[Passage extrait]
-*-*-
A l’occasion de la commémoration en 2024 du soixantième anniversaire de la signature de la convention de main d’œuvre de 1964 entre le Maroc et la Belgique, le Conseil de la communauté marocaine à l’étranger (CCME) a organisé, jeudi 24 avril 2025 au Salon international de l’édition et du livre (SIEL) à Rabat, une table-ronde sous le thème « Maroc – Belgique : histoire, migrations et commémorations ».  Fatiha Saïdi, coordinatrice de l’ouvrage J’ai deux amours, Hassan Bousetta, ancien sénateur et auteur du livre Entre deux rives, Ahmed Medhoune, homme politique et coordinateur avec Fatima Zibouh, Andrea Rea et Christophe Sokal du livre Belgica Biladi, Mohamed Ikoubaân, coordinateur de l’ouvrage Moussem Belgica, et Michèle Desmottes, éditrice, ont participé à cette rencontre animée par le journaliste Amine Boushaba. 

La Convention de main-d’œuvre entre la Belgique et le Maroc, signée le 17 février 1964, est un accord bilatéral qui organise le recrutement et l’emploi de travailleurs marocains en Belgique. Elle a été mise en place pour répondre à une pénurie de main-d’œuvre dans plusieurs secteurs industriels belges (houillère, métallurgique, construction, textile) et au vieillissement de la population wallonne. 

Cet accord a structuré l’immigration marocaine en Belgique, faisant des Marocains une des principales communautés immigrées du pays. En 2024, cet accord a fêté ses 60 ans, avec des initiatives pour commémorer et penser l’avenir de cette coopération.

Intervenant à cette table-ronde Fatiha Saïdi affirme que le livre J’ai deux amours est l’expression du refus de l’injonction du choix et l’affirmation d’assumer la double appartenance que l’on veut exprimer lors de cette célébration du soixantième anniversaire de la signature de la convention de main d’œuvre de 1964 entre le Maroc et la Belgique. 

« Il y a plutôt une synthèse à faire et une harmonie à voir dans cette relation », affirme-t-elle, ajoutant que ce livre a permis d’exposer cet amas que l’ont fait les Belgo-marocains qui se définit par la richesse des identités et des spécificités.
-*-*-
[Lignes de données]
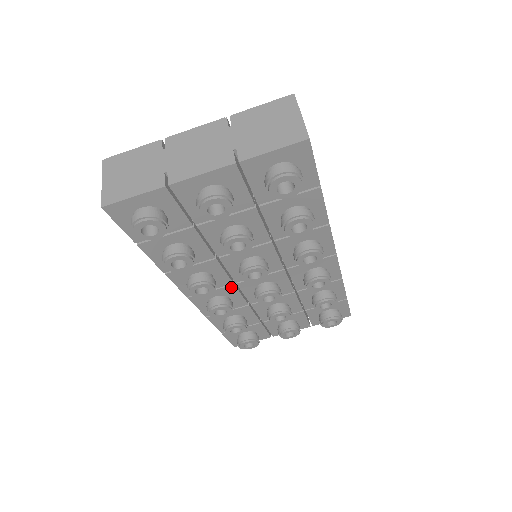
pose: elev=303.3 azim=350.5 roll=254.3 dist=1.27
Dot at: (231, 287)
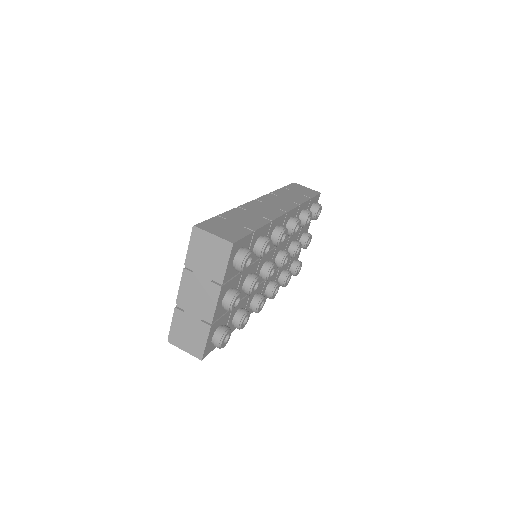
Dot at: (266, 281)
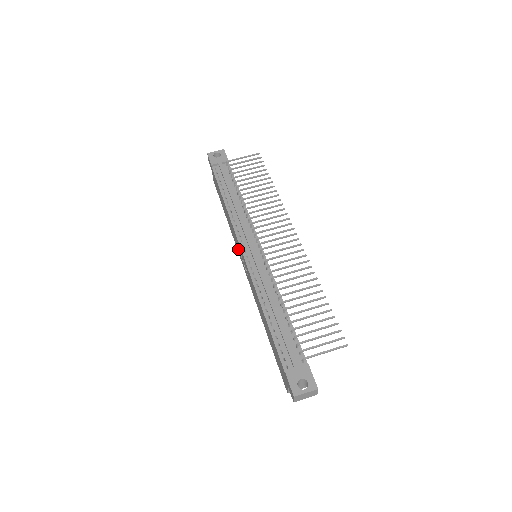
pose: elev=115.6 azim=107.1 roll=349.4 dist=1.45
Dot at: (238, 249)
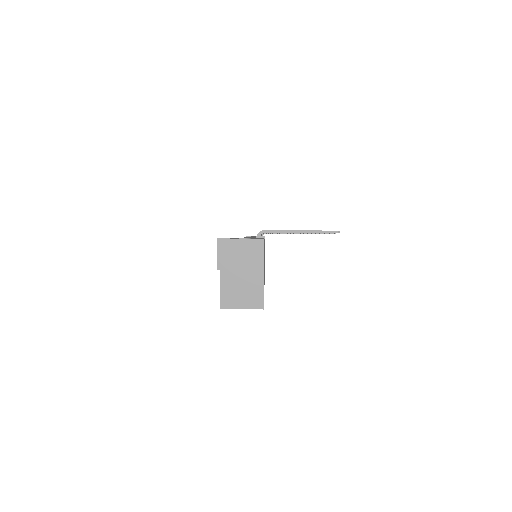
Dot at: occluded
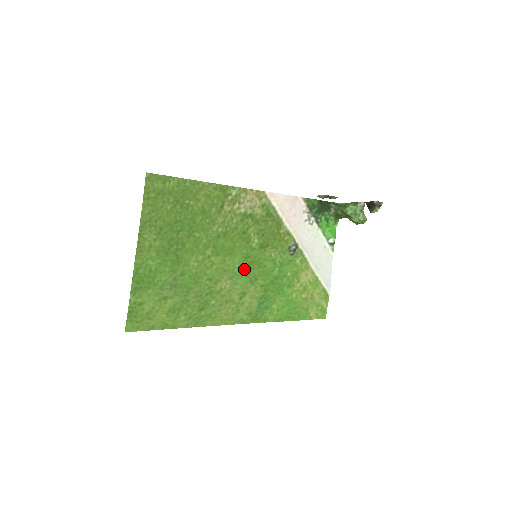
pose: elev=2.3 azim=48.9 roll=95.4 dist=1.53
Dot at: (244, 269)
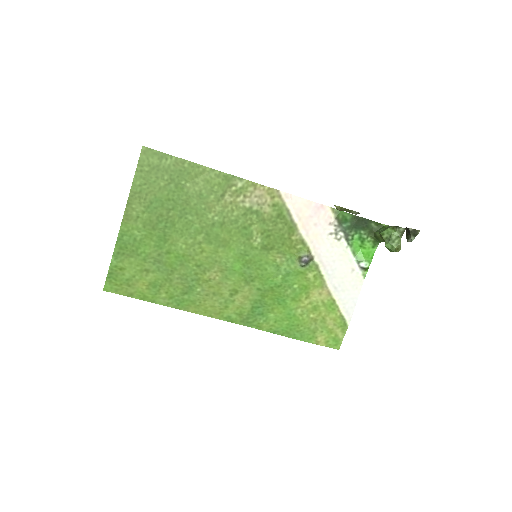
Dot at: (239, 266)
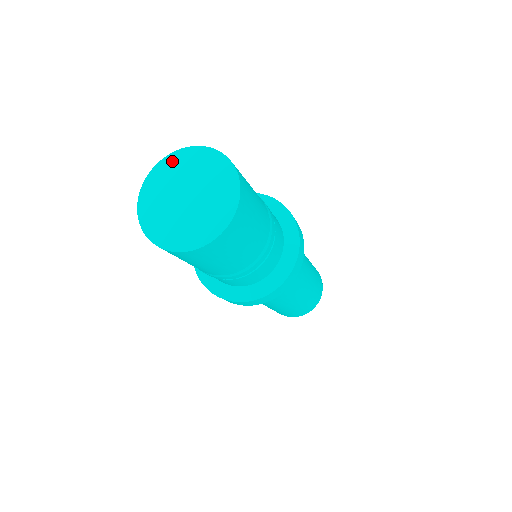
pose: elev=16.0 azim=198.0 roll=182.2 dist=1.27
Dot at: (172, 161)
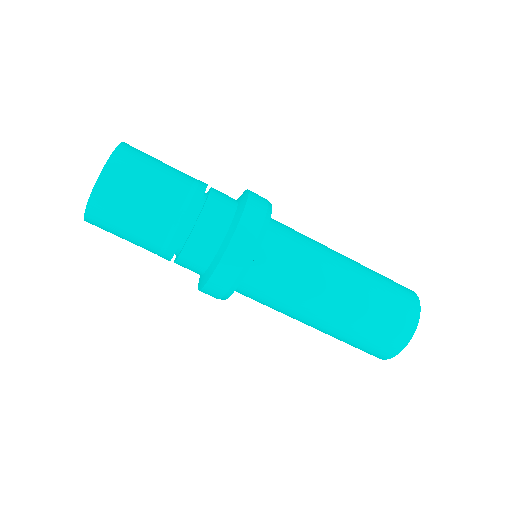
Dot at: occluded
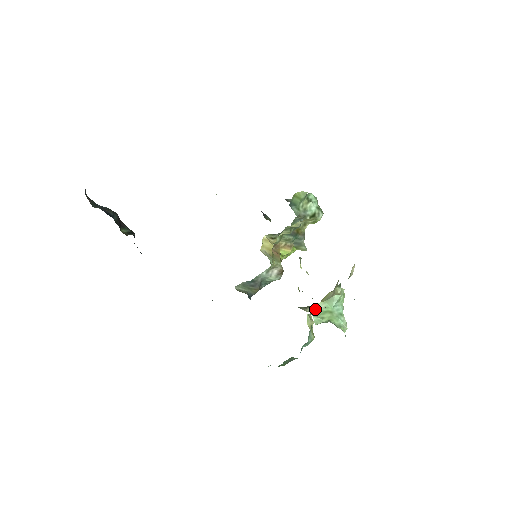
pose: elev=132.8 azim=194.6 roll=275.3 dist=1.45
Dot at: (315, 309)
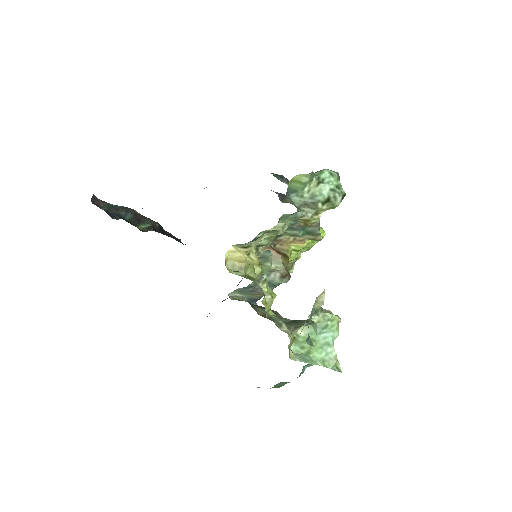
Dot at: (298, 334)
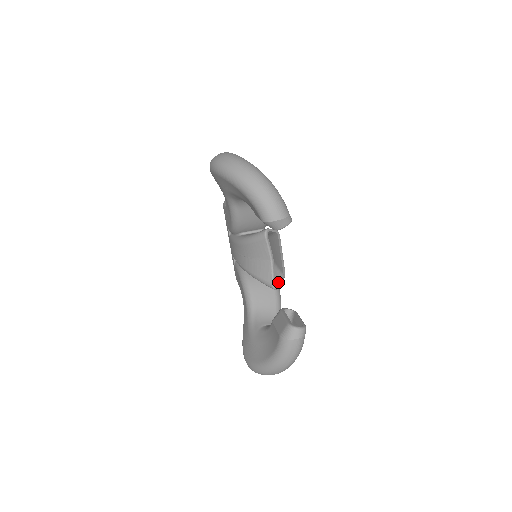
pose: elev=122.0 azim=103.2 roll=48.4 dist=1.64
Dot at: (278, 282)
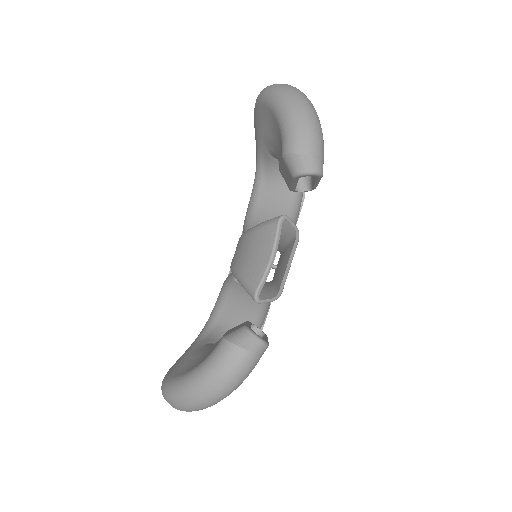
-*-*-
[Objectifs]
**1)** Répondez à ces questions d'après le passage extrait, chacune sur sa ligne :
(a) À quelle date la convention de main-d'œuvre entre la Belgique et le Maroc a-t-elle été signée ?
(b) Dans quelle ville la table-ronde organisée par le CCME s'est-elle tenue ?
(c) Qui a animé cette rencontre ?
**2)** Reprenez à l'identique le passage extrait, depuis « Cet accord a structuré » et en continuant jusqu'à « et des spécificités. ».
Les entrées forment un matériau distinct du passage extrait.

[Réponses par exercice]
**1)**
(a) Le 17 février 1964.
(b) À Rabat.
(c) Le journaliste Amine Boushaba.

**2)**
Cet accord a structuré l’immigration marocaine en Belgique, faisant des Marocains une des principales communautés immigrées du pays. En 2024, cet accord a fêté ses 60 ans, avec des initiatives pour commémorer et penser l’avenir de cette coopération.

Intervenant à cette table-ronde Fatiha Saïdi affirme que le livre J’ai deux amours est l’expression du refus de l’injonction du choix et l’affirmation d’assumer la double appartenance que l’on veut exprimer lors de cette célébration du soixantième anniversaire de la signature de la convention de main d’œuvre de 1964 entre le Maroc et la Belgique. 

« Il y a plutôt une synthèse à faire et une harmonie à voir dans cette relation », affirme-t-elle, ajoutant que ce livre a permis d’exposer cet amas que l’ont fait les Belgo-marocains qui se définit par la richesse des identités et des spécificités.